The UK Government has lost a court bid to delay publication of its air pollution strategy, and must now release it before the June election.
Mr Justice Garnham, ruling against the government, also told ministers to stick to his original deadline of 31 July to publish the final policy on tackling the air quality crisis - the same date specified in his original order in November 2016.
"I hope that after this appalling delay, this Government delivers a strong plan to finally get a grip on this issue and urgently introduces a diesel scrappage fund to rid our streets of the dirtiest cars, and provide financial incentives to encourage people to buy the cleanest vehicles", he said.
Seven years ago, Britain was told it was in breach of the legal limits of toxic gases such as nitrogen dioxide. "We're glad the court agrees that this decision is far too important to delay", said Gareth Redmond-King, head of energy and climate at WWF.
In the West Midlands 1,500 people a year die early as a result of exposure to pollution according to Public Health England - with levels in Birmingham City Centre especially high.
He said that Sue Gray, the Director General of the Cabinet Office's Ethics team had raised "serious concerns about the appropriateness of publishing this in the sensitive period" given the impending general and local elections'.
"The controversy is there and it is not going to be put on hold by not publishing this consultation document".
It argued that while the rule of purdah could be applied to the local elections, it was not in this case relevant to the General Election.

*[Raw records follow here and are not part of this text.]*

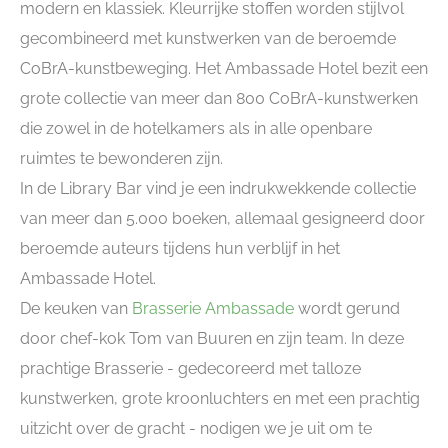
modern en klassiek. Kleurrijke stoffen worden stijlvol
gecombineerd met kunstwerken van de beroemde
CoBrA-kunstbeweging. Het Ambassade Hotel bezit een
grote collectie van meer dan 800 CoBrA-kunstwerken
die zowel in de hotelkamers als in alle openbare
ruimtes te bewonderen zijn.
In de Library Bar vind je een indrukwekkende collectie
van meer dan 5.000 boeken, allemaal gesigneerd door
beroemde auteurs tijdens hun verblijf in het
Ambassade Hotel.
De keuken van
Brasserie Ambassade
wordt gerund
door chef-kok Tom van Buuren en zijn team. In deze
prachtige Brasserie - gedecoreerd met talloze
kunstwerken, grote kroonluchters en met een prachtig
uitzicht over de gracht - nodigen we je uit om te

Representing the government, Mr Eadie QC said the application had been brought with considerable reluctance and was not "some sort of guise or demonstration of lack of commitment to improving air quality".
And Jenny Bates, a Friends of the Earth air pollution campaigner, said "protecting the nation's health has rightly been placed above political process", saying that "every delay in action costs lives".
The government could still appeal the ruling in the following weeks.
He added that the government's approach had been "far too leisurely" because ministers were in breach of the European Union air quality directive and the air quality crisis was a "matter of great urgency".
The judge agreed, asking the government could not offer a guarantee that delaying publication of the report would not impact how quickly air pollution reduction measures could be implemented.
"Toxic air left unchecked will lead to a rising tide of ill health for everyone, particularly those who are most vulnerable".
Mayor of London, Sadiq Khan, accused Government ministers of having "deliberately used the election as a smokescreen to hold back their plan", instead of taking immediate action to protect the health of the public.